(Work task)
Please write out these lines again, switching "mussten" to "konnten" and keeping everything else the same. Leave the pictures out of your answer.

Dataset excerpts
*** Block opens ***

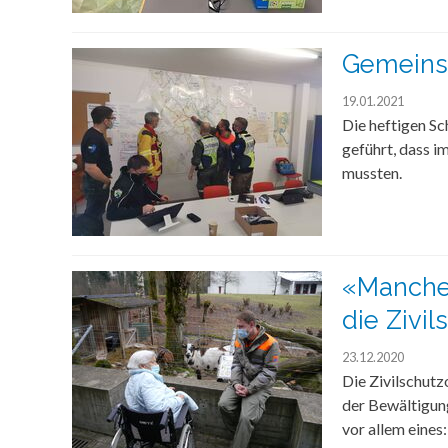
Gemeins
19.01.2021
Die heftigen Sc
geführt, dass 
mussten.
«Manche 
die Zivil
23.12.2020
Die Zivilschutz
der Bewältigun
vor allem eine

*** Block closes ***

(Response for this exercise)
Gemeins
19.01.2021
Die heftigen Sc
geführt, dass 
konnten.
«Manche 
die Zivil
23.12.2020
Die Zivilschutz
der Bewältigun
vor allem eine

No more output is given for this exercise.